Climber’s Accident Saves His Life on K2
By Larry Altman
If it wasn’t for a mistake, Hermosa Beach resident Nick Rice might be among the dead climbers on K2 in Pakistan.
The 23-year-old adventurer who attended Mira Costa High School in Manhattan Beach was boiling water on Friday and spilled some of the liquid on his socks.
It meant he had to stay behind to let them dry and catch up later with the rest of the expedition in the bitter cold.
Eleven of his colleagues attempting to reach the 28,250-foot summit of the world’s most dangerous mountain died in an avalanche over the weekend.
“After I dried my socks, I started off toward the (area known as the) Bottleneck, but after around an hour, I realized that my hands weren’t about to warm up, and I wasn’t ready to lose any fingers for the summit of K2,” Rice wrote in a dispatch posted on his Web site Friday.
“I realized, since I was feeling quite strong, that I COULD summit K2 without oxygen, however if I wanted to keep my fingers and enjoy a normal adult life, I needed to turn around and not let my ambitions get the best of me.”
Rice’s parents, Tom Rice and Wendy Knowles of Hermosa Beach, have tracked their son during his more than two-month journey up the mountain in Pakistan, talking to him on his satellite phone and over the Internet.

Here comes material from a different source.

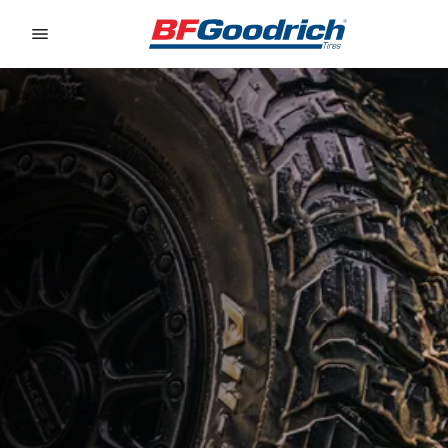
Go to page content
Go to page navigation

They are relieved he’s still alive.
“It’s a tragedy and we all feel terrible about it,” Rice’s father said. “He was going to go up with those guys and he was boiling water for drinking water and he spilled it on his socks. You don’t go up in those kind of elevations with wet socks. That was one of those things that made a difference.”
Pakistan’s Ministry of Tourism said the 11 believed dead in one of mountaineering’s worst disasters included three South Koreans, two Nepalis, two Pakistanis and climbers from France, Ireland, Serbia and Norway.
Mountaineers consider K2, which straddles Pakistan and China, more challenging than Mount Everest because its ridges and slopes are steeper and more prone to avalanches and sudden storms.
The K2 journey was Rice’s fourth straight expedition in Pakistan and his seventh 8,000 meter expedition.
“He’s been mountain climbing since he was 16,” his father said. “He’s always talked about K2. It’s not as high as Everest, but much more difficult.”
On his Web site, Rice describes himself as an “extreme high- altitude mountaineer” who has climbed two of the 14 highest mountains in the world.
“I think he wants to be an international playboy,” his father said. In his dispatches Sunday and Monday, Rice spoke of the grim mood at base camp.
“Base camp is quite somber thanks to the enormous loss of life in such a short time,” he wrote Sunday. “At this point, I am quite resentful of the people who have decided to give up hope and raise the ‘confirmed’ death toll to include the still-missing climbers.”
Rice, who attended Rolling Hills Country Day School in Rolling Hills Estates, wrote that he sorted through his e-mails from news organizations on Monday and spent the day questioning people who knew what had happened.
“Most people in base camp are quoting rumors, or relying on what they may have seen through the telescope,” he said. “Thanks to the Internet, these lies and twisted rumors are being published as fact, and people are being given hope when none exists, or being misled to believe that their loved one is missing, when in fact they are safe in descent or in base camp. (This was the case for me, as I was reported missing twice).”
One of the survivors, Dutch mountaineer Wilco van Rooijen, told The Associated Press that up to 10 of the group’s fastest climbers were in a steep gully known as the Bottleneck when a huge chunk of ice crashed down from above, sending a Norwegian and two Nepali sherpas to their deaths.
The ice swept away some of the ropes, making it even more dangerous for those caught above, he said.
Van Rooijen, among the stragglers, said he spent the night huddled in the snow with Gerard McDonnell, an Irishman, and Marco Confortola, an Italian who was making his way down the slope on Monday.
By the morning, clouds made it impossible for the climbers to locate each other.
Some suffered fatal falls in an attempt to escape the gully.
Confortola’s brother, Luigi, told Italian news agencies that he had spoken with his brother on the phone.
“Up there it was hell,” the Italian mountaineer was quoted as telling his brother. “My hands are fine, while my feet are black from frostbite. Anyway, I can walk and I want to descend to the base camp.”
In the aftermath, Rice made his way to a base camp and contacted embassies of the men who did not survive.
“It’s a very big tragedy for him,” his father said. “He’s a sensitive guy. He’s packing up stuff for people that didn’t make it.”
Rice will make his way to Scardu and then to Islamabad for his trip home to the South Bay in the next week.
“My wife and I are very proud of him getting up as high as he did,” his father said. “He did that and did it well.”
The Associated Press contributed to this article.